MTSO Başkanı Ayhan Kızıltan, güzel düşünülmüş bir konferans olduğunu vurgulayarak, "Çünkü Ortadoğulu olmak diye bir deyim var. Ortadoğu ülkesi olarak mı kalmak istiyorsunuz yoksa gelişmiş bir batı ülkesi mi olmak istiyorsunuz? Yani burada bu coğrafyada Ortadoğu’ya bir olumsuz bakış var. Bunun da suçu belki bizdedir. Ortadoğu’yu bir türlü çağdaş bir coğrafya haline getiremedik. Buradaki sorunlar, burada yaşayan insanlar tarafından çözülür. Eğer biz bu coğrafyaya 3. ülkeleri dahil etmeye devam edersek, sonuç ortada. 3. ve 4. ülkelerin kaç tanesinin karıştığını saymak zor. Bir kere bu coğrafyanın düzelmesi için burada yaşayan insanların söz sahibi olması lazım" ifadelerini kullandı.

"Biz Türkiye gibi olmak istiyoruz’ diyorlar"
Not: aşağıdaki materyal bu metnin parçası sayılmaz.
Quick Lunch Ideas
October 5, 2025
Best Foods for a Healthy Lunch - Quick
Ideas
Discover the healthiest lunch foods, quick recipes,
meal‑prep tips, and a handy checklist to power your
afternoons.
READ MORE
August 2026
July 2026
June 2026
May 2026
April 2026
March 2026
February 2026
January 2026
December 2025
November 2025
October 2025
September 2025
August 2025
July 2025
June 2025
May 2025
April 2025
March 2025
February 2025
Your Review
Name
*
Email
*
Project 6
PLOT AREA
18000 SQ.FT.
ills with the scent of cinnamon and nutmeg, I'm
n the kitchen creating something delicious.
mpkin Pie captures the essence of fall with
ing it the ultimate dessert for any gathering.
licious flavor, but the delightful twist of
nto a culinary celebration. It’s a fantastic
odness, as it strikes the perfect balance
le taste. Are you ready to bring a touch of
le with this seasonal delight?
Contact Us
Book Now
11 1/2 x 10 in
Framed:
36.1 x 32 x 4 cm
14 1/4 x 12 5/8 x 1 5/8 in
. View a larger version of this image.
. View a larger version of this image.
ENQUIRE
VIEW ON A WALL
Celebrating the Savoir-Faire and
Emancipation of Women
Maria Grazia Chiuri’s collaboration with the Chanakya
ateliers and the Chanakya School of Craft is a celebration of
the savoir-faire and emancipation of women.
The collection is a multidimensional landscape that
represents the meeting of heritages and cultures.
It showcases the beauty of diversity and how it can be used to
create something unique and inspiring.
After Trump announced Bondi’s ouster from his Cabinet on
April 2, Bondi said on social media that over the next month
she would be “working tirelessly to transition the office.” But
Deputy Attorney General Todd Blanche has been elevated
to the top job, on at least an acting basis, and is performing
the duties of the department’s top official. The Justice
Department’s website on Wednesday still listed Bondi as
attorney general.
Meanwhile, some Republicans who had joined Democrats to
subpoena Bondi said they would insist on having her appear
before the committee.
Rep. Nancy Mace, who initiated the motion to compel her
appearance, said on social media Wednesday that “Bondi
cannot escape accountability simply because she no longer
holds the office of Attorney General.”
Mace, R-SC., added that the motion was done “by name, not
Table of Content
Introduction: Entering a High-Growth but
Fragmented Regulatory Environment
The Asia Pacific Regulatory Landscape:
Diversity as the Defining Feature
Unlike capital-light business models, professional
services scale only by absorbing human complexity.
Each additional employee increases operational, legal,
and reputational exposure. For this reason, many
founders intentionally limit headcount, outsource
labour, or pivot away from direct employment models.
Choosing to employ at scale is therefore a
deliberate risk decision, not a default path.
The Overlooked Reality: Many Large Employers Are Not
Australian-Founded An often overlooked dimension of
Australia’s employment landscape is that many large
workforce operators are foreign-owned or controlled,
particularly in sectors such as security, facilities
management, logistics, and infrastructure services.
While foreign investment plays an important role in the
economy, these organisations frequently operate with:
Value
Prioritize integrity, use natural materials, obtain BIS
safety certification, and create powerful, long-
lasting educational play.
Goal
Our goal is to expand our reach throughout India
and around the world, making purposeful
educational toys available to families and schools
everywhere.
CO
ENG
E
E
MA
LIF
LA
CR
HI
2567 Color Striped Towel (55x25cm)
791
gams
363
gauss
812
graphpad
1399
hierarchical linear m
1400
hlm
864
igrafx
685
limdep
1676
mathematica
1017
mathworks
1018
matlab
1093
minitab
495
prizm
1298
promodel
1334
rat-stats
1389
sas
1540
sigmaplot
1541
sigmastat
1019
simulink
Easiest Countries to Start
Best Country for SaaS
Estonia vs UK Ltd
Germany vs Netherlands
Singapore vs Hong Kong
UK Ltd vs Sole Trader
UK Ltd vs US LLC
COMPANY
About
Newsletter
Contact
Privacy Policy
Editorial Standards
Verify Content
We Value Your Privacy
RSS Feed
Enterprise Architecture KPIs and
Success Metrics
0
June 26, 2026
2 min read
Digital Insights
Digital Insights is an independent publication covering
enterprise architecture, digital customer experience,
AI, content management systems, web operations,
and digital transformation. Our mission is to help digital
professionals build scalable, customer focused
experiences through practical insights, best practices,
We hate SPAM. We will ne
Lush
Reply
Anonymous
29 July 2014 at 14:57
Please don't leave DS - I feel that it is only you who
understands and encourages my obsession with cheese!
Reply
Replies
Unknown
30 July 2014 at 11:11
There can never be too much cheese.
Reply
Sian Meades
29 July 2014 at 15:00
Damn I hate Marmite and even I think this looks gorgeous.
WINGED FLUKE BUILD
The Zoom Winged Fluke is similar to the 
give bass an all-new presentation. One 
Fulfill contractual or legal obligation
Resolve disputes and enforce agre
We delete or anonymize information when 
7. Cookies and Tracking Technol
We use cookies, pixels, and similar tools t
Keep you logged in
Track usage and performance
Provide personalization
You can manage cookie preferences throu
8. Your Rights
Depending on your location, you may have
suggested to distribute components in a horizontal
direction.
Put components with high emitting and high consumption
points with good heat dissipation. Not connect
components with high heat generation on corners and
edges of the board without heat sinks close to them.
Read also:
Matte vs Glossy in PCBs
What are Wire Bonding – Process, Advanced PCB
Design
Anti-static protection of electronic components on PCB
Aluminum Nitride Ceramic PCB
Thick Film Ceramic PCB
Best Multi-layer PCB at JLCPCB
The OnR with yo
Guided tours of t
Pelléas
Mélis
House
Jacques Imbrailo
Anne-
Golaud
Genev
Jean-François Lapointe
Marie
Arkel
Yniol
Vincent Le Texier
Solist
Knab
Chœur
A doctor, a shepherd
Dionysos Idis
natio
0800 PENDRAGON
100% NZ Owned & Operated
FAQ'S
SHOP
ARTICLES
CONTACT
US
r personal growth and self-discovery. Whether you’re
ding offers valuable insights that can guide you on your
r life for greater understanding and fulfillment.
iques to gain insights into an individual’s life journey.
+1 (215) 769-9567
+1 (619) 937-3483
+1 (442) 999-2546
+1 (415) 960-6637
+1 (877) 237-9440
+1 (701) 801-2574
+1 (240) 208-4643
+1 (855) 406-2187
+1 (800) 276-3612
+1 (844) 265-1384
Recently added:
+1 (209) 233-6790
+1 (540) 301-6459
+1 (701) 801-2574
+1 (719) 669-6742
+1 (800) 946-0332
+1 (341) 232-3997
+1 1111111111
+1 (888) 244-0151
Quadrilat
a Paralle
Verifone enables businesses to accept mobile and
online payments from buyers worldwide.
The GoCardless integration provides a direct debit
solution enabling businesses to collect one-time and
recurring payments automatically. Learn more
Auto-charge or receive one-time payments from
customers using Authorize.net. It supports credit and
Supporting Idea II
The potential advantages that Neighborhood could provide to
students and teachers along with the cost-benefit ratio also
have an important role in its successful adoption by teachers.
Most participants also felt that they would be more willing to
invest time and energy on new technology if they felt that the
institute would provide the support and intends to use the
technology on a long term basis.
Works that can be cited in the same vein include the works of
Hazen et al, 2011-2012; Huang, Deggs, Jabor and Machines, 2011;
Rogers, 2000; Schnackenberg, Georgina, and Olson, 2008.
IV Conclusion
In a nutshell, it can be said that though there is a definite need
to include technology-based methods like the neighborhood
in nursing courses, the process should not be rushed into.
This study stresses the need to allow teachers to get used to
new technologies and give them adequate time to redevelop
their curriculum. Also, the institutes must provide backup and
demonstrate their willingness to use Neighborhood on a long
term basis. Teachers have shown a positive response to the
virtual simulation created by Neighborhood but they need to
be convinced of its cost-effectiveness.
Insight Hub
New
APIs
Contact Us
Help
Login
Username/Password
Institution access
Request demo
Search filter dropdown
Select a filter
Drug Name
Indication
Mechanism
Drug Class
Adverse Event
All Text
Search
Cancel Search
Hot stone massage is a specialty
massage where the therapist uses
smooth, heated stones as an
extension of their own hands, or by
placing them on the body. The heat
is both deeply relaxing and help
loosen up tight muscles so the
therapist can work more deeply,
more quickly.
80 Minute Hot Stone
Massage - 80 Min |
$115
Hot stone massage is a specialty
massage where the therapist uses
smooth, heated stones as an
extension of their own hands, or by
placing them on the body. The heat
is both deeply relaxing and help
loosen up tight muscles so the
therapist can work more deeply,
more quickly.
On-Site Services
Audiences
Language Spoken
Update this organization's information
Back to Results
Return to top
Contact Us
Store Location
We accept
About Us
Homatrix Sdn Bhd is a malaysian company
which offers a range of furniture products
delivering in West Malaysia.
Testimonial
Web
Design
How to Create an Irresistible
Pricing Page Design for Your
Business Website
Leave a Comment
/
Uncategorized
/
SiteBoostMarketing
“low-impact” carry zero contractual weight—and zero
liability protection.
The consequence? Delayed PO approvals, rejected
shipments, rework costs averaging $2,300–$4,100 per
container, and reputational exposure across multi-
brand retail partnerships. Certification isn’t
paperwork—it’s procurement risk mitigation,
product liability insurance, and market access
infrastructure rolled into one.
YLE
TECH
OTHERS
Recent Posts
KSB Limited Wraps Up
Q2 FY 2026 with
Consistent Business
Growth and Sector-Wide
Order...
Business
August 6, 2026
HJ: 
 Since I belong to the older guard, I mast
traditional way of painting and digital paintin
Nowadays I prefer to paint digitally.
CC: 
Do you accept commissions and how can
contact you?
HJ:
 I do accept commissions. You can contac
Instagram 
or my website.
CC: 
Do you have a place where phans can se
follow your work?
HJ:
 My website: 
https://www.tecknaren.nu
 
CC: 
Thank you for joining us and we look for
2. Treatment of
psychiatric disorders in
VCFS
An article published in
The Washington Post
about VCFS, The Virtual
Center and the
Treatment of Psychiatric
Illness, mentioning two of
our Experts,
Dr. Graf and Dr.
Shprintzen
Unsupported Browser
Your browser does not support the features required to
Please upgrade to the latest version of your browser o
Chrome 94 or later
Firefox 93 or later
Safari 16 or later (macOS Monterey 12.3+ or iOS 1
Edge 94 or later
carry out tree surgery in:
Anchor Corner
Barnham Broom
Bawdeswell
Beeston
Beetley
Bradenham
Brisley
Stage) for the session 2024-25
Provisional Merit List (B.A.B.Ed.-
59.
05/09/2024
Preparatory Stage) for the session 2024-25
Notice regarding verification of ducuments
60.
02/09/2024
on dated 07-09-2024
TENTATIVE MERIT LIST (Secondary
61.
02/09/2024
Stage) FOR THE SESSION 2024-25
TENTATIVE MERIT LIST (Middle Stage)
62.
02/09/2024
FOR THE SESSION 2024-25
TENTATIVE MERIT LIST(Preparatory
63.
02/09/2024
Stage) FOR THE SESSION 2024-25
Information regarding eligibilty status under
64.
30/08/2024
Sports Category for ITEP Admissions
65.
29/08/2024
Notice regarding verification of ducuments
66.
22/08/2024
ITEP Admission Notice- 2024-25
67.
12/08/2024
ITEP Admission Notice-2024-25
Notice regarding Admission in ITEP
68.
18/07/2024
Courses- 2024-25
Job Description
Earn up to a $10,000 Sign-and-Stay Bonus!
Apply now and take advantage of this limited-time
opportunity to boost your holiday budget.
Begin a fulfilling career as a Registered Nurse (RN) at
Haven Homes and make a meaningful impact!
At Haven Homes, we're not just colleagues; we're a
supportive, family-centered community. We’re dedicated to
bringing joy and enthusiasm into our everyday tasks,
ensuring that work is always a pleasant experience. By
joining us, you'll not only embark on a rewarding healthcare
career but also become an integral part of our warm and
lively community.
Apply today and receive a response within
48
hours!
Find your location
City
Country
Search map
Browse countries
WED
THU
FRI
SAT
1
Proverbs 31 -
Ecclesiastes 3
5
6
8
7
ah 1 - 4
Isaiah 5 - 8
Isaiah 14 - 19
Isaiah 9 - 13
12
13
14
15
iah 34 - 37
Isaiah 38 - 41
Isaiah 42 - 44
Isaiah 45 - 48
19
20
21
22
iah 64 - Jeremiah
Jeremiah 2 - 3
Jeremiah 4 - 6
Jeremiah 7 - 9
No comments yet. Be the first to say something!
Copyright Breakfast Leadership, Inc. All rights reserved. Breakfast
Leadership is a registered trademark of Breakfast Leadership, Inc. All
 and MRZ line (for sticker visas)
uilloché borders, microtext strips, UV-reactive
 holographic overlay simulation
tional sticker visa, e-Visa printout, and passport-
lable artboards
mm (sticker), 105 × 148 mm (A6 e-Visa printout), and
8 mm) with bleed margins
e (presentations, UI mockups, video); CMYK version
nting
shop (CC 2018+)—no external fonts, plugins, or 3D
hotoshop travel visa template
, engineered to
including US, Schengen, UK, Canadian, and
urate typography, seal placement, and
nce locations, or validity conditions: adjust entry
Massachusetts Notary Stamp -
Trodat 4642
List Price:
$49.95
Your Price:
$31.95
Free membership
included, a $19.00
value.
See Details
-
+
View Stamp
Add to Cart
Bölgenin düzelmesi için durmadan çalışmak gerektiğine dikkat çeken Kızıltan, "Bunun için ne gerekiyor? Eğitim. Bölge eğitim düzeyinin en düşük olduğu bölgelerden birisi. Kültür düzeyinin artırılması gerekiyor. Her şey ticaretle olmuyor. Irak ve Türkiye sınır komşusu, birbiriyle akraba iki ülke. Biz hep ticaret gözüyle baktığımızda bir sonuç alamıyoruz. İkili ilişkilerle bazılarınız ticaret yapabiliyor ama yine bu ticarette de farklı ülkelerin buraya müdahalesiyle ticaret de bazen kesintiye uğrayabiliyor. Bu coğrafyada öyle ya da böyle Türkiye çağdaş, kurumsal, devlet geleneğine sahip büyük, kültür ve deneyimi olan bir ülke. Kuzey Irak’ta biz 4-5 gün geçirdik. Buradaki halkla konuştuğumuz zaman, ’Bizim yüzümüz Türkiye’ye dönük, Türkiye’nin de yüzü Batıya dönük’ diyorlar. ’Biz Türkiye gibi olmak istiyoruz’ diyorlar. O coğrafyada da bir uyanış olduğunu gördüm. Ticareti geliştirmemiz için sadece biz malımızı satalım diye düşünürsek onlar ’gelin satmayın burada yatırım yapın’ diyorlar. Bunu karşılıklı yarar sağlayacak şekle dönüştürmeliyiz. Bunun için de iki ülke arasında bir kere güven ortamı oluşturmalıyız. 3. ülkelerin oluşturduğu yapay düşüncelerden kendimizi arındırmamız lazım. Biz iş insanları, siyaseti pek bilmeyiz, siyasetçileri bizim yönlendirmemiz lazım. Mısır’da, Irak’ta, Suriye’de siyasiler arasında sorun var ama iş dünyasında sorun yok. Bizler cesaretle kurduğumuz ikili ilişkilerle, hem fikirlerimizi karşı ülkelere empoze etmeliyiz hem de siyasetçilere yol çizmeliyiz. Ülkelerin birbiri arasındaki ilişkilerin düzeyinin artması için iş dünyasının büyük bir rolü var. Biz de o rolü kullanmalıyız" şeklinde konuştu.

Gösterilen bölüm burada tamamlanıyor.